Ich begann, den Umbau mit der Montage eines passenden Schleifers fortzusetzen. Ich nahm hierfür den Schleifer 7175 von Märklin. Dieser Schleifer dient ansonsten der Stromabnahme bei den bei Innenbeleuchtungen für die 24cm-D-Zug-Wagen dieses Herstellers. Doch dieser bewährte sich nicht; ich versuchte es mit einem Fleischmann Schleifer 692009. Nachteil ist daß dieser Schleifer meist erst als Ersatzteil bei Fleischmann bestellt werden muß, da viele Händler nur Göppinger und Salzburger Skischleifer vorrätig haben. Dieser Schleifer hat aber den Vorteil, das er über keine Grundplatte aus Pertinax oder Plastik verfügt. Diese ist aus Blech und somit sehr dünn, so daß der Schleifer dadurch ideal für Loks mit geringer Bodenfreiheit ist.

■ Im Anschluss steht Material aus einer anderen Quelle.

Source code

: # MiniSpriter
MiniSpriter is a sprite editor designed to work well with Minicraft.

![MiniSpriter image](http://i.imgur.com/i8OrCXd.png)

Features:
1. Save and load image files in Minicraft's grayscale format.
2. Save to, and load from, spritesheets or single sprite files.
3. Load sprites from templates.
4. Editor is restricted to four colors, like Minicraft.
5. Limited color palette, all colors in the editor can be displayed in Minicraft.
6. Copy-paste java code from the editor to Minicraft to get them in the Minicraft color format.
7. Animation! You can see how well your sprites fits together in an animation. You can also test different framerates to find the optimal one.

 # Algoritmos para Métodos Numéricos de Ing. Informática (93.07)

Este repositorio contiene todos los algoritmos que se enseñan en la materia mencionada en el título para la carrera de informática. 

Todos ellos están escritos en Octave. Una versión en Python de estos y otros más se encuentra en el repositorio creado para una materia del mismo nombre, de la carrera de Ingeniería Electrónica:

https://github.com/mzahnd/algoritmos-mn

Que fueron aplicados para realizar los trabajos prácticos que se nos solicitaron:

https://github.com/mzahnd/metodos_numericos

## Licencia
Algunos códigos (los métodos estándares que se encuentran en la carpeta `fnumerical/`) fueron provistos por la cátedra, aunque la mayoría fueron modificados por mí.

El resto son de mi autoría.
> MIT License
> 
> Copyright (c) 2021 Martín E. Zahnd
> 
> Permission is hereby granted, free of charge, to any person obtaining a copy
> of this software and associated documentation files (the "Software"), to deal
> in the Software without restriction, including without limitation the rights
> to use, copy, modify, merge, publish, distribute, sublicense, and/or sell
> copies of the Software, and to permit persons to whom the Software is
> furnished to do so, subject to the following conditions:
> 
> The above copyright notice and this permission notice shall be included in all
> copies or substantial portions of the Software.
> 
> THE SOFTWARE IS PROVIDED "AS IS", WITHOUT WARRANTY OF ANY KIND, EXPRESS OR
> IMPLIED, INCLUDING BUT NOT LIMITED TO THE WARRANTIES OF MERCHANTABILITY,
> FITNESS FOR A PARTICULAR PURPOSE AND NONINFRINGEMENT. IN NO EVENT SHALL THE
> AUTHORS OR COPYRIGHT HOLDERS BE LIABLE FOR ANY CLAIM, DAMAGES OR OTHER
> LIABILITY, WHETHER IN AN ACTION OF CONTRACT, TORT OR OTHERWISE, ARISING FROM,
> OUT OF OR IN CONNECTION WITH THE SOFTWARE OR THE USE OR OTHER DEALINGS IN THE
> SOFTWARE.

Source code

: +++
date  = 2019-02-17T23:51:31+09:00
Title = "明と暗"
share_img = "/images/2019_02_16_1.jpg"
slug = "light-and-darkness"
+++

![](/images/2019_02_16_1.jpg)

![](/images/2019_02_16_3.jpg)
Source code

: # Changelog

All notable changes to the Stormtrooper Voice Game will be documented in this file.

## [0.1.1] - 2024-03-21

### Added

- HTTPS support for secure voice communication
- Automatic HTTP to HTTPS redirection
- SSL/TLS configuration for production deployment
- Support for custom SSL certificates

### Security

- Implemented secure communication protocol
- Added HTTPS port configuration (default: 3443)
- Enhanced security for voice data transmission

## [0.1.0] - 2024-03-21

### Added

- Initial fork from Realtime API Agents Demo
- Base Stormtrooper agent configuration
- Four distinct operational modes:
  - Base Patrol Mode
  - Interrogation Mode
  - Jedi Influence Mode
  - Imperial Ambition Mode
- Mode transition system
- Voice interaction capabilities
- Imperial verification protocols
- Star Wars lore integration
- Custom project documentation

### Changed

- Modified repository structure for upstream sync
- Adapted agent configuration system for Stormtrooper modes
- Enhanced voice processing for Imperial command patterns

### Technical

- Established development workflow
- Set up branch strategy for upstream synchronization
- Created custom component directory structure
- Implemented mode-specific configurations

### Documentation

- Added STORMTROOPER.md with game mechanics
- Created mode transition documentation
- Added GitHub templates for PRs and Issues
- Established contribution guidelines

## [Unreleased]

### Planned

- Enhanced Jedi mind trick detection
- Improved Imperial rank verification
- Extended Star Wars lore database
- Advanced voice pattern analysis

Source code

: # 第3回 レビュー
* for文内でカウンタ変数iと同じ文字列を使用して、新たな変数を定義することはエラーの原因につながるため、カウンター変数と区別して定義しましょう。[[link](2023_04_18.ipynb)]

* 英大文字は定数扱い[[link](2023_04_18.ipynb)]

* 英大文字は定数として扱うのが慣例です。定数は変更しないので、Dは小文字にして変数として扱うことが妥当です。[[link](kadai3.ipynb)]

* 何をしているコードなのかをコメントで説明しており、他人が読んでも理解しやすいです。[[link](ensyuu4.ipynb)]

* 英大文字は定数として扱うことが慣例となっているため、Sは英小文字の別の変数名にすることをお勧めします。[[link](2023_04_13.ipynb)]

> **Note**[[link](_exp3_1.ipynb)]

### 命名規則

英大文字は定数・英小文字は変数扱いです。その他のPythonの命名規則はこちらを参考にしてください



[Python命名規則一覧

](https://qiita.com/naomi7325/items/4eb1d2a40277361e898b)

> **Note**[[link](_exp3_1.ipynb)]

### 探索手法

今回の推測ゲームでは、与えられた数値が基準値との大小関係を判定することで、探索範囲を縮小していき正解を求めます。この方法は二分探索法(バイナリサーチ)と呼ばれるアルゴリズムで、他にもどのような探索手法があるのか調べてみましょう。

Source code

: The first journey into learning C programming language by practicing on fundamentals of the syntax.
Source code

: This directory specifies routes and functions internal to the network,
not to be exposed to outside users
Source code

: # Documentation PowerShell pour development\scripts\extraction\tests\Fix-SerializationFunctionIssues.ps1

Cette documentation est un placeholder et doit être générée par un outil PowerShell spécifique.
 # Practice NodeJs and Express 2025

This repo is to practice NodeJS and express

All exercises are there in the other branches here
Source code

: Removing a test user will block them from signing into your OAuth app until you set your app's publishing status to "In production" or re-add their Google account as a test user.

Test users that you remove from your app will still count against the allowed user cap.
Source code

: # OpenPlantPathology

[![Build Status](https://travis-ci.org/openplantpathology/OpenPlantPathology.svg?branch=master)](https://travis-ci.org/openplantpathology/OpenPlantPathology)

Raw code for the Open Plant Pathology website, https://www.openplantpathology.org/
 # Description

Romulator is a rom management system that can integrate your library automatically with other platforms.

Zur Befestigung des Schleifers habe ich die Schraube in der Mitte des Fahrwerks mit herangezogen; sie wird gelöst und anschließend zusammen mit dem Schleifer weider verschraubt. Diese Schraube hat jedoch Kontakt mit dem Metallblock im inneren der Lok, welcher den Motor hält. Deshalb darf dieser Metallblock keinen Massekontakt haben!

Nun wird seitlich ein rotes Kabel (das im Farbton mit dem Fahrwerk harmonieren sollte) angelötet. Das Kabel wurde entlang des Bremsklotzes der hinteren Achse ins Lokinnere geführt. Dabei war darauf zu achten, daß weder dieser Radsatz noch die Blindwelle in irgendeiner Form behindert werden. Diese Lösung klingt zwar einfach, fällt aber kaum auf. Beim Anlöten des Kabels an der Lasche des Schleifers muß das Kabel unbedingt seitlich angelötet werden, keinesfalls darf dies auf der Unterseite geschehen. Die Folgen wären, das der Schleifer nach unten gedrückt würde, auf Weichen gäbe es dann Probleme .

Die Bilder zeigen die Lok noch mit Märklin-Schleifer.

Zu guter letzt noch dieses Foto: deutlich zu sehen ist der Schleifer mit dem zugelöteten Loch (grüne Pfeile) und die Stelle im Fahrwerk, an der die Zahnräder ausgebaut wurden (gelbe Pfeile).

 

Einbau des Fahrtrichtungswechslers, Verdrahtung

Die elektrischen Arbeiten sind nun weniger kompliziert. Als Fahrtrichtungswechsler nahm ich auch bei dieser Lok den FRU 550 von Uhlenbrock. Der Einbau des Fahrtrichtungsumschalters erfolgt gemäß Anleitung, in unserem Fall bedeutet dies:

Die beiden Motoranschlüsse befinden sich auf der Vorderseite des Motors. Dort wurden die beiden roten Kabel des Umschalters angelötet angelötet. Was die beiden Lämpchen betrifft: auf die Beleuchtung habe ich verzichtet, da sie meines Erachtens ohnehin kaum auffiel. Zusätzlich gewann ich dadurch Platz im Lokinneren (auf der Oberseite des Motorblocks).

Das eine schwarze Kabel würde mit dem Anschlußkabel des Schleifers verbunden. Die vier Radschleifer müssen mit dem zweiten schwarzen Kabel verbunden werden. Damit das Gehäuse später auch noch draufpaßt, müssen diese Kabel in den eigens dafür vorgesehenen Vertiefungen an den äußeren Seitenwänden des Motorblocks bleiben. Der Fahrtrichtungsumschalter findet seinen Platz im Führerhaus der Lok. (Anmerkung: da die Verdrahtung bei dieser Lok nicht so kompliziert und umfangreich ausfiel, habe ich auf einen Verdrahtungsplan verichtet).

 

Fazit

Es hat sich in jeder Hinsicht gelohnt, den Umbau dieser Lok zu Ende zu führen. Vor einer passenden Wagengarnitur aus roten Donnerbüchsen macht die Maschine eine gute Figur. Die Zugkraft ist zwar begrenzt, doch man darf nicht vergessen, daß es sich bei der V 36 ja eigentlich um eine Rangierlok handelt. Ansonsten können die Fahreigenschaften der Lok als durchaus passabel bezeichnet werden.

Hinweis in eigener Sache: sämtliche hier gezeigten Schritte stellen die zum Teil von mir, zum Teil vom Vorbesitzer gewählte Vorgehensweise dar. Für Schäden, die durch Nachbauten entstehen, kann und werde ich keine Haftung übernehmen!